Il était une fois dans une ville comme les autres, une école au toit rouge et à la cloche qui sonnait pour chaque vrai et faux. Dans cette école, il y avait un couloir que personne n’aimait vraiment fréquenter: le mur du 3e étage. On disait qu’il avait été dressé par les anciens pour mesurer le courage des élèves, car chaque fois qu’un bruit arrivait du fond du couloir, le mur répliquait par un petit souffle qui faisait frémir les épaules.

Layla était en 4e A et elle avait toujours été du genre à rester à sa place. Pas par peur, mais par peur de déranger. Pourtant, ce jour-là, une rumeur s’était mise à courir plus vite que les minutes des cours: on disait que le concours de sciences allait récompenser celui qui tricherait le mieux. On parlait d’un « petit coup de pouce » à glisser dans les notes, d’une réussite sans effort, d’un plaisir facile qui ne laisserait personne voir le vrai travail derrière.
Layla regarda le mur. Il sembla la regarder aussi, comme s’il attendait une promesse. Elle se souvint des yeux de sa mère, qui avaient dit autrefois: « Ce qui est juste ne brille pas toujours, mais il porte loin. » Et elle ne comprit pas tout de suite ce que cela signifiait, mais elle sentit que, peut-être, le mur avait quelque chose à dire.
Au même étage vit un garçon nommé Kian. Il était nouveau, différent des autres: ses vêtements avaient des couleurs qui faisaient sourire, ses questions semblaient parfois trop honnêtes, et il n’avait pas l’habitude de rire avec les autres quand les autres riaient trop fort. Quand la rumeur arriva à lui, il posa une question simple: « Pourquoi quelqu’un gagnerait-il quelque chose en mentant? »
Layla et Kian commencèrent à parler pendant la pause, près du mur. Le mur, qui avait gardé les secrets des couloirs depuis des années, sembla s’animer légèrement, comme s’il écoutait vraiment. Kian expliqua ce qu’il pensait: que la vraie réussite venait du travail, de la curiosité, du respect des autres. Layla ajouta: « Et de l’aveu quand on se trompe. »
Le soir, d’un pas timide, Layla s’approcha du bureau du professeur de sciences et déposa une note: « Je ne participerai pas au truc qui triche. Je préfère partager les idées et travailler honnêtement. »
Le lendemain, un silence inhabituel flottait dans la classe. Le professeur expliqua qu’un petit écart ne peut pas être réparé par un grand mensonge, et que ceux qui choisissent le vrai travail trouveront, à la fin, une joie plus solide que le succès rapide. Les regards accusateurs se tournèrent vers celui qui avait tenté de tricher, mais personne ne le blâma; il était désormais seul avec son choix.

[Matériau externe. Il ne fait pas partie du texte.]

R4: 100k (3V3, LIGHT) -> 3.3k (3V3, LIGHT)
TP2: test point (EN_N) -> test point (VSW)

Au moment du concours, Layla et Kian, côte à côte, présentèrent leur projet commun: une expérience sur la lumière et l’ombre, montrant comment une vérité simple peut illuminer des problèmes complexes. Ils ne gagnèrent pas le concours avec un bruit fracassant; ils gagnèrent plutôt quelque chose de plus précieux: la possibilité de dormir en paix, avec la conscience claire.
Le mur, lui, resta immobile, mais on aurait dit qu’il respirait plus lentement, comme s’il avait compris que la force d’un collège ne se mesure pas à travers des notes, mais à travers les gestes qui préservent l’humanité de chacun.

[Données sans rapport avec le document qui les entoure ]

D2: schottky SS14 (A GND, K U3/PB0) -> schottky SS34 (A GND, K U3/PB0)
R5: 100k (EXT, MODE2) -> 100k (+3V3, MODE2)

Et toutes les fois où un autre élève rêvait d’un raccourci, le mur se rappelait du jour où Layla et Kian avaient choisi la clarté. Le mur n’avait pas de voix, mais il avait appris quelque chose de précieux: que même dans une école, même au cœur d’un bruit qui peut tout détruire, il existe une voie qui reste juste, et que cette voie peut devenir contagieuse, comme une lumière qui se partage sans s’éteindre.